In Kathy Iandoli's new book, "Baby Girl: Better Known as Aaliyah," producer Jermaine Dupri describes the dynamic in plainer terms: "Just the softness of how she sang over those hard-ass beats, it was something different."

That different something resonated profoundly with any child of the information age who kept a CD player around.

In a world where everything is online, Aaliyah was not. You had to find her music. Then you had to imagine what you couldn't know about it.

Listen to her songs today and you'll hear her tones and tactics coursing through the past 20 years of popular music - her profound interiority, her melodic nonchalance, her sci-fi tomboy aura.
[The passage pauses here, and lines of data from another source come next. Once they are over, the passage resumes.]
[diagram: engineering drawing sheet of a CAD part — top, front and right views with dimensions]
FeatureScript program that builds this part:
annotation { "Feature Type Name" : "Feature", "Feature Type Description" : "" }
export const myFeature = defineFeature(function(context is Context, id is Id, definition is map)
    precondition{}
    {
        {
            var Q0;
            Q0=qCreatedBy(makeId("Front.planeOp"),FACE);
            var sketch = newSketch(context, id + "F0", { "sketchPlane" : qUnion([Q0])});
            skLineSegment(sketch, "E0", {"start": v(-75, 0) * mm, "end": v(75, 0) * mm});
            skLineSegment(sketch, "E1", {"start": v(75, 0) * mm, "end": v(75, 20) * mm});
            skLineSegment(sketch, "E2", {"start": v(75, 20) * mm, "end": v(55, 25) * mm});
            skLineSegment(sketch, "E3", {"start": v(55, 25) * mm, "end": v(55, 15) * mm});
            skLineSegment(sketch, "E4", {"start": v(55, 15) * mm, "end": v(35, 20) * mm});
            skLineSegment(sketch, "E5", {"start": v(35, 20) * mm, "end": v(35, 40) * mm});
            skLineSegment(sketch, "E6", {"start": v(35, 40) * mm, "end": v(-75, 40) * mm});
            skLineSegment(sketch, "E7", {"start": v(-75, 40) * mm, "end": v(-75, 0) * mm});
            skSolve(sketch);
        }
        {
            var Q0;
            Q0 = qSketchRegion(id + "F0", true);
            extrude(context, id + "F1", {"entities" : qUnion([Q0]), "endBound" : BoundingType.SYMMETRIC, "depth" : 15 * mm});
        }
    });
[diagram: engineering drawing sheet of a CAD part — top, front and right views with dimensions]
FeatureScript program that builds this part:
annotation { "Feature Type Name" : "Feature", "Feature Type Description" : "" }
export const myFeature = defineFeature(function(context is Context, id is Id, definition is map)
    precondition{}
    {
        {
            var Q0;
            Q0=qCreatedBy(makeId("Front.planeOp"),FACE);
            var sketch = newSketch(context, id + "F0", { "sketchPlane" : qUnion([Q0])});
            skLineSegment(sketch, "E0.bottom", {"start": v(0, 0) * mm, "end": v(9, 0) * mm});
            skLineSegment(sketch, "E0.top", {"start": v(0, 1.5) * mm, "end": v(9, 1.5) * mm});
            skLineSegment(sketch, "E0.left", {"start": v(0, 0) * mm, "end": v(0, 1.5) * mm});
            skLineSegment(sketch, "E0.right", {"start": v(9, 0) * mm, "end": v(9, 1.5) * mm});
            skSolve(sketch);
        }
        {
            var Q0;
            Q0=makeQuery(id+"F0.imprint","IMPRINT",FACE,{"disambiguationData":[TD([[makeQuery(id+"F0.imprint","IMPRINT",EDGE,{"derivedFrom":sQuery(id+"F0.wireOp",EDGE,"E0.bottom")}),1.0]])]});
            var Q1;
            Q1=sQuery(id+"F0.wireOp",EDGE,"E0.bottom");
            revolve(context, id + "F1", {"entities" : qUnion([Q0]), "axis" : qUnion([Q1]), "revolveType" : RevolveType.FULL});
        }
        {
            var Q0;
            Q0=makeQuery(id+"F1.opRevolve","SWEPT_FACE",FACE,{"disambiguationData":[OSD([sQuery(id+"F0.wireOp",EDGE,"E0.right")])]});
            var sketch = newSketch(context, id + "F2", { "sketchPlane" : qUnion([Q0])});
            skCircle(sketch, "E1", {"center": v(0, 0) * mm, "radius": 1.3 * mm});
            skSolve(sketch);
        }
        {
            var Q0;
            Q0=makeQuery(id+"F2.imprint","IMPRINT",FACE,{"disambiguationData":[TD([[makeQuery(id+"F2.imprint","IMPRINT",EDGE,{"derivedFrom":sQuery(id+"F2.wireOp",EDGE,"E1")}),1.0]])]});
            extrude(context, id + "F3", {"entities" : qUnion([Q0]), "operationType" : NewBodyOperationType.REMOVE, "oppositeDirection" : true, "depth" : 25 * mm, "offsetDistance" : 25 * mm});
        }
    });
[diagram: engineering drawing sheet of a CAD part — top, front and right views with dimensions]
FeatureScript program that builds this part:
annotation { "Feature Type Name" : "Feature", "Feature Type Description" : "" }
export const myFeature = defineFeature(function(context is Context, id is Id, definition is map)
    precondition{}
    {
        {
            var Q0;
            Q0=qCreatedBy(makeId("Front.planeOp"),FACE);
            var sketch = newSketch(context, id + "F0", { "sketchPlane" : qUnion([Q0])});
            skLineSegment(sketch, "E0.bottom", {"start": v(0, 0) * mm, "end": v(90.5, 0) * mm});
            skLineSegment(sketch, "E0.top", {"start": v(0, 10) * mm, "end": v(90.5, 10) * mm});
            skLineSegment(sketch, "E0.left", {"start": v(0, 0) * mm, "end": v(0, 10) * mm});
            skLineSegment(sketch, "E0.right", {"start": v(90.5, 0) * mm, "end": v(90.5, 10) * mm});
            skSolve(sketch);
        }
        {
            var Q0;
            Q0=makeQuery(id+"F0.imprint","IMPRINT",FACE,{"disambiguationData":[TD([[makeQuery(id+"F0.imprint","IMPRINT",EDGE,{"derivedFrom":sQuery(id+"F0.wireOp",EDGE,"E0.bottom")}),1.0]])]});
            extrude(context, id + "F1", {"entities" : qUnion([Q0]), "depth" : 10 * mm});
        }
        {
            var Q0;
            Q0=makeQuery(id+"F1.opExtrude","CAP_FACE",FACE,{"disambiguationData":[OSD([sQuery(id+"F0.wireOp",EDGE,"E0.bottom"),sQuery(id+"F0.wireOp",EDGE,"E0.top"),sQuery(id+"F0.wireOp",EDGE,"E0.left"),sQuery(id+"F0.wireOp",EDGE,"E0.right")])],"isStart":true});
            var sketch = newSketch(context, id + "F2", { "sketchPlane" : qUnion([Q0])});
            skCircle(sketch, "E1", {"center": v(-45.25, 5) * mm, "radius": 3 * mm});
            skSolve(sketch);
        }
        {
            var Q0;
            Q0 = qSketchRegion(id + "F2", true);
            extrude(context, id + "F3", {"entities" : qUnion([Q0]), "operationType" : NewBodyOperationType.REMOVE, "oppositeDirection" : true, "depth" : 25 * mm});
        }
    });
Without Aaliyah, Frank Ocean wouldn't be as enigmatic and Rihanna wouldn't be as cool.

You can trace it all back to "One in a Million," an album Aaliyah began recording at 16 with the help of Missy Elliott and Timbaland, two then-rookie producers who made the final years of the 20th century feel like a perpetual Saturday night in the 22nd.

The title track is their collective masterpiece. It starts with a bulging kick, a crisp snare and crickets - an orchestra of insects chattering in perfect time with the drums, which quickly begin to sound insectoid, too.

It's as if the trio is bending the sounds of the natural world around them into the shape of a slow jam, until the song itself becomes its own deeply enchanted, real-fake, imaginary no-place.

Aaliyah sounds completely at home.

Remember, this is a love song, and its two-line refrain is fine art. "Your love is one in a million, it goes on, and on, and on," Aaliyah sings in her steadiest, warmest, coolest voice, gently melting time as she stretches her syllables.

That first "on" holds the highest note in the phrase, but just barely - so she's conjuring infinity here, but with almost zero effort. It's paralysing.

Then the second line of the couplet turns it all upside down: "You give me a really good feeling all day long."

A really good feeling? Is that all this song is about? Or is she downplaying a cosmic passion by phrasing it in casual teenage love-letter language?

Either way, experiencing this song at midlife obviously feels much different than slow dancing to it on prom night.

A pop hit about adolescent desire now sounds like a spiritual ode to whoever can make you feel good every day for life.

The music's meaning has changed - not because you can suddenly stream it, or because your favourite rapper likes it - but because life goes on, and on, and on, until it doesn't.

Listening to "One in a Million" feels like staring directly into infinity, wondering how much of it we'll get to see, hoping we'll feel loved all the way.